:: Task requirements ::
a – List every identity given in the hint in the trigonometry identity thread.
b – Pick up the trigonometry identity thread after its last post and continue it.

*** Reading text Section Begins ***

OpenStudy (erinweeks):
Verify the identity. Justify each step.
OpenStudy (erinweeks):
cot ( theta - pi/2) = -tan theta
OpenStudy (erinweeks):
@jim_thompson5910 @phi
jimthompson5910 (jim_thompson5910):
Hint: you use these identities cot(x) = cos(x)/sin(x) cos(x+y) = cos(x)cos(y) - sin(x)sin(y) sin(x+y) = sin(x)cos(y) + cos(x)sin(y)
OpenStudy (erinweeks):
@jim_thompson5910 can you show me how i am confused? i dont get what goes where?
jimthompson5910 (jim_thompson5910):
\[\Large \cot\left(\theta - \frac{\pi}{2}\right) = -\tan(\theta)\] \[\Large \frac{\cos\left(\theta - \frac{\pi}{2}\right)}{\sin\left(\theta - \frac{\pi}{2}\right)} = -\tan(\theta)\] \[\Large \frac{\cos\left(\theta\right)\cos\left(\frac{\pi}{2}\right) + \sin\left(\theta\right)\sin\left(\frac{\pi}{2}\right)}{\sin\left(\theta\right)\cos\left(\frac{\pi}{2}\right) - \cos\left(\theta\right)\sin\left(\frac{\pi}{2}\right)} = -\tan(\theta)\] Does that help?
OpenStudy (erinweeks):
im still a little confused cause i dont understand where you put them, an dis that is simpliest form?
jimthompson5910 (jim_thompson5910):
you need to show that the left side simplifies to the right side
OpenStudy (erinweeks):
so what you did in the last equation showed that? and it is simplified?

*** Reading text Section Ends ***
*** Data extract Section Begins ***

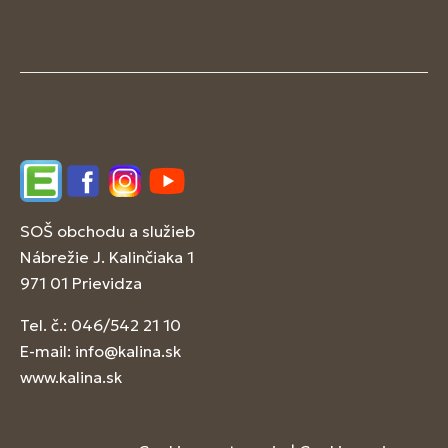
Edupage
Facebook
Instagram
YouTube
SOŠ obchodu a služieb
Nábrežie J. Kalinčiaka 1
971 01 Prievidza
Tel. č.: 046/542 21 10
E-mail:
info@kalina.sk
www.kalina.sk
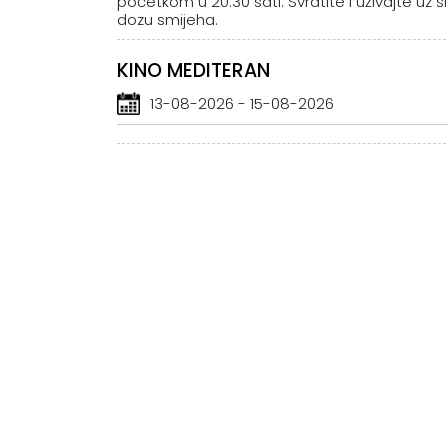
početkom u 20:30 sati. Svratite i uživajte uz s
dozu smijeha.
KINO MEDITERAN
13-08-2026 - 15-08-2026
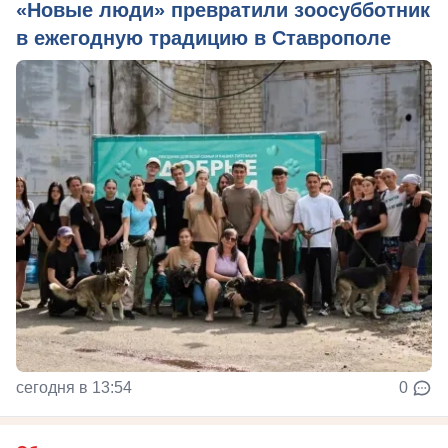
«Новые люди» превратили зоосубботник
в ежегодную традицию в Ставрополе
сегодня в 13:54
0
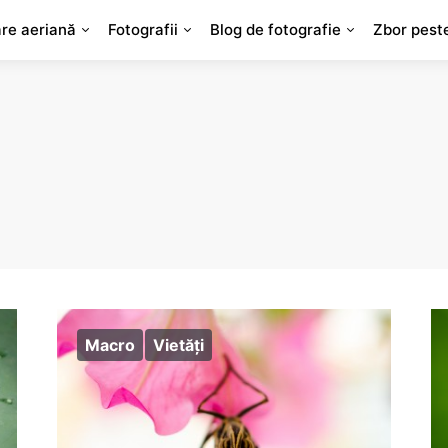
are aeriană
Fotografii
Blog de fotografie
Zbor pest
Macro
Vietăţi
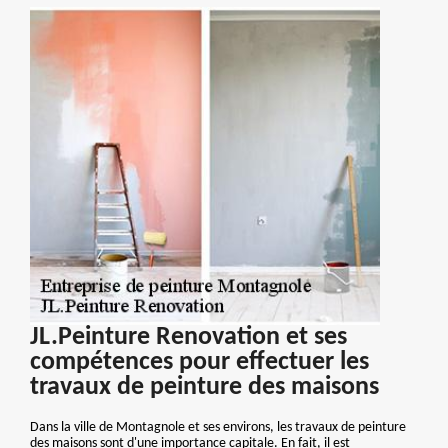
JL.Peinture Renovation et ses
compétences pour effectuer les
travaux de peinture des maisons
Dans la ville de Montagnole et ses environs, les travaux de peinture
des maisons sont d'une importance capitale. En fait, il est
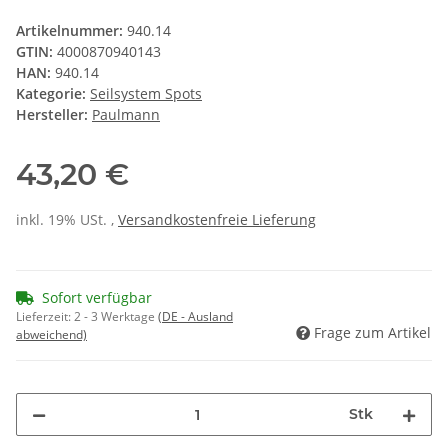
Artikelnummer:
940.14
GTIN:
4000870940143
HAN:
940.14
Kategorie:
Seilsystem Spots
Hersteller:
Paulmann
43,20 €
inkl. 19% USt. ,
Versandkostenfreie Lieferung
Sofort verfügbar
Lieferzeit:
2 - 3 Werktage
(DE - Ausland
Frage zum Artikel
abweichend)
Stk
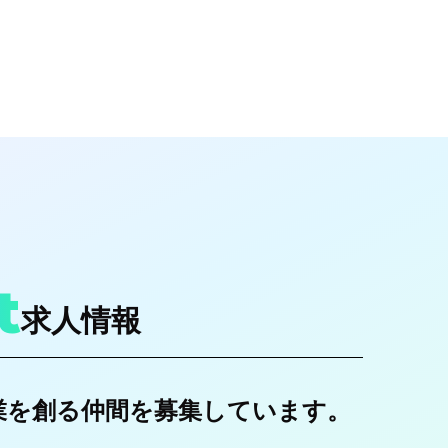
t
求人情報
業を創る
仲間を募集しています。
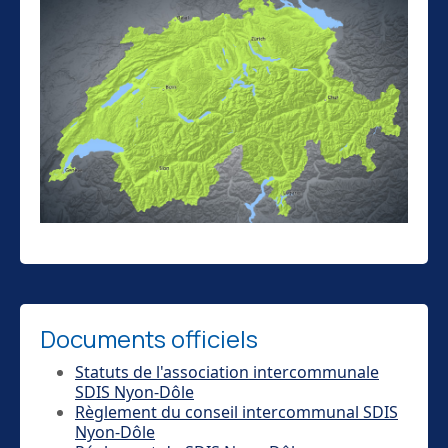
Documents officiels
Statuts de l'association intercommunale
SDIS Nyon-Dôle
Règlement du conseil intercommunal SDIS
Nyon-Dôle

*** Data extract Section Ends ***

:: Responses by item number ::
a –
cot(x) = cos(x)/sin(x)
cos(x+y) = cos(x)cos(y) - sin(x)sin(y)
sin(x+y) = sin(x)cos(y) + cos(x)sin(y)

b –
jimthompson5910 (jim_thompson5910):
this is what you would do
jimthompson5910 (jim_thompson5910):
\[\Large \cot\left(\theta - \frac{\pi}{2}\right) = -\tan(\theta)\] \[\Large \frac{\cos\left(\theta - \frac{\pi}{2}\right)}{\sin\left(\theta - \frac{\pi}{2}\right)} = -\tan(\theta)\] \[\Large \frac{\cos\left(\theta\right)\cos\left(\frac{\pi}{2}\right) + \sin\left(\theta\right)\sin\left(\frac{\pi}{2}\right)}{\sin\left(\theta\right)\cos\left(\frac{\pi}{2}\right) - \cos\left(\theta\right)\sin\left(\frac{\pi}{2}\right)} = -\tan(\theta)\] \[\Large \frac{\cos\left(\theta\right)(0) + \sin\left(\theta\right)(1)}{\sin\left(\theta\right)(0) - \cos\left(\theta\right)(1)} = -\tan(\theta)\] \[\Large \frac{0 + \sin\left(\theta\right)}{0 - \cos\left(\theta\right)} = -\tan(\theta)\] \[\Large \frac{\sin\left(\theta\right)}{-\cos\left(\theta\right)} = -\tan(\theta)\] \[\Large -\frac{\sin\left(\theta\right)}{\cos\left(\theta\right)} = -\tan(\theta)\] \[\Large -\tan(\theta) = -\tan(\theta)\]
jimthompson5910 (jim_thompson5910):
that verifies the identity
OpenStudy (erinweeks):
okay thank you !!!!!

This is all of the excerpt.